*Task item*. Retype all entries exactly, skipping pictures.

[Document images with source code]
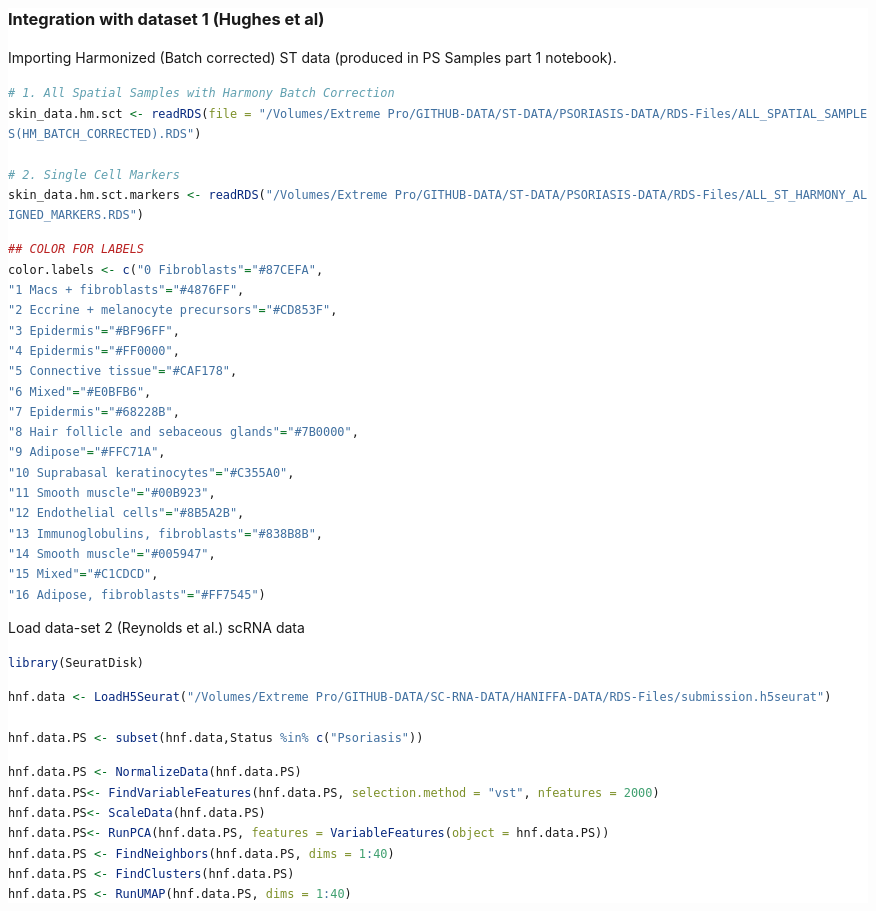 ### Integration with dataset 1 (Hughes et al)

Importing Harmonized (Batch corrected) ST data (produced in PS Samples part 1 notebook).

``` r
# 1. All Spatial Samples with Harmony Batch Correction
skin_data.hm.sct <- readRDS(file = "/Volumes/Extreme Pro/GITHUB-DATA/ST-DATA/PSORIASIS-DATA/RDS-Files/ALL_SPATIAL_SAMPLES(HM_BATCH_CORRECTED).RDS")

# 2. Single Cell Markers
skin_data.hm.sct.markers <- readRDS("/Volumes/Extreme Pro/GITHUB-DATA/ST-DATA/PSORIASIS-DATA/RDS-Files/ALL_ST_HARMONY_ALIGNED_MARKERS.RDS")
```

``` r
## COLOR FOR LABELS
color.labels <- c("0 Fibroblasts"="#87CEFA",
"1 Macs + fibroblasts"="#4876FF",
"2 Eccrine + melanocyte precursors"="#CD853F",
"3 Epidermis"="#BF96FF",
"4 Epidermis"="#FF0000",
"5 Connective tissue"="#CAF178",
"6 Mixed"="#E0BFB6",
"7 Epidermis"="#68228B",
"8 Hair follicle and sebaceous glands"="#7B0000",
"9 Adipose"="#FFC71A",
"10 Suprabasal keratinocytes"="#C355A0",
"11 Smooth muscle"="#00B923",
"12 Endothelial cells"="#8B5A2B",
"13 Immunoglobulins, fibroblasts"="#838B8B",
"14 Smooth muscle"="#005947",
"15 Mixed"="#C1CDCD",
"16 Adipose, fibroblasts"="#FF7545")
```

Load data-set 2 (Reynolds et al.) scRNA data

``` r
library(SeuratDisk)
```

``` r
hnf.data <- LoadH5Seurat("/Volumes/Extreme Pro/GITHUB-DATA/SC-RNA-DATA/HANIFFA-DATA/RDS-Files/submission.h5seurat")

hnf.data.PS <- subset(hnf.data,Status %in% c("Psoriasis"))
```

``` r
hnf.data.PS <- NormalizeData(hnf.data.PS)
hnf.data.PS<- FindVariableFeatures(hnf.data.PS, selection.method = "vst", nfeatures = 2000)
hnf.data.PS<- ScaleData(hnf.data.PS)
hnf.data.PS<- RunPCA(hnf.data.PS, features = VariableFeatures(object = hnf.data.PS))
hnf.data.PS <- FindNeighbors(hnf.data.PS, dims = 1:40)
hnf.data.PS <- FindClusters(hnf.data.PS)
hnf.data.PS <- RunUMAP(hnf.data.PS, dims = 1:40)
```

*Task result*.
 ### Integration with dataset 1 (Hughes et al)

Importing Harmonized (Batch corrected) ST data (produced in PS Samples part 1 notebook).

``` r
# 1. All Spatial Samples with Harmony Batch Correction
skin_data.hm.sct <- readRDS(file = "/Volumes/Extreme Pro/GITHUB-DATA/ST-DATA/PSORIASIS-DATA/RDS-Files/ALL_SPATIAL_SAMPLES(HM_BATCH_CORRECTED).RDS")

# 2. Single Cell Markers
skin_data.hm.sct.markers <- readRDS("/Volumes/Extreme Pro/GITHUB-DATA/ST-DATA/PSORIASIS-DATA/RDS-Files/ALL_ST_HARMONY_ALIGNED_MARKERS.RDS")
```

``` r
## COLOR FOR LABELS
color.labels <- c("0 Fibroblasts"="#87CEFA",
"1 Macs + fibroblasts"="#4876FF",
"2 Eccrine + melanocyte precursors"="#CD853F",
"3 Epidermis"="#BF96FF",
"4 Epidermis"="#FF0000",
"5 Connective tissue"="#CAF178",
"6 Mixed"="#E0BFB6",
"7 Epidermis"="#68228B",
"8 Hair follicle and sebaceous glands"="#7B0000",
"9 Adipose"="#FFC71A",
"10 Suprabasal keratinocytes"="#C355A0",
"11 Smooth muscle"="#00B923",
"12 Endothelial cells"="#8B5A2B",
"13 Immunoglobulins, fibroblasts"="#838B8B",
"14 Smooth muscle"="#005947",
"15 Mixed"="#C1CDCD",
"16 Adipose, fibroblasts"="#FF7545")
```

Load data-set 2 (Reynolds et al.) scRNA data

``` r
library(SeuratDisk)
```

``` r
hnf.data <- LoadH5Seurat("/Volumes/Extreme Pro/GITHUB-DATA/SC-RNA-DATA/HANIFFA-DATA/RDS-Files/submission.h5seurat")

hnf.data.PS <- subset(hnf.data,Status %in% c("Psoriasis"))
```

``` r
hnf.data.PS <- NormalizeData(hnf.data.PS)
hnf.data.PS<- FindVariableFeatures(hnf.data.PS, selection.method = "vst", nfeatures = 2000)
hnf.data.PS<- ScaleData(hnf.data.PS)
hnf.data.PS<- RunPCA(hnf.data.PS, features = VariableFeatures(object = hnf.data.PS))
hnf.data.PS <- FindNeighbors(hnf.data.PS, dims = 1:40)
hnf.data.PS <- FindClusters(hnf.data.PS)
hnf.data.PS <- RunUMAP(hnf.data.PS, dims = 1:40)
```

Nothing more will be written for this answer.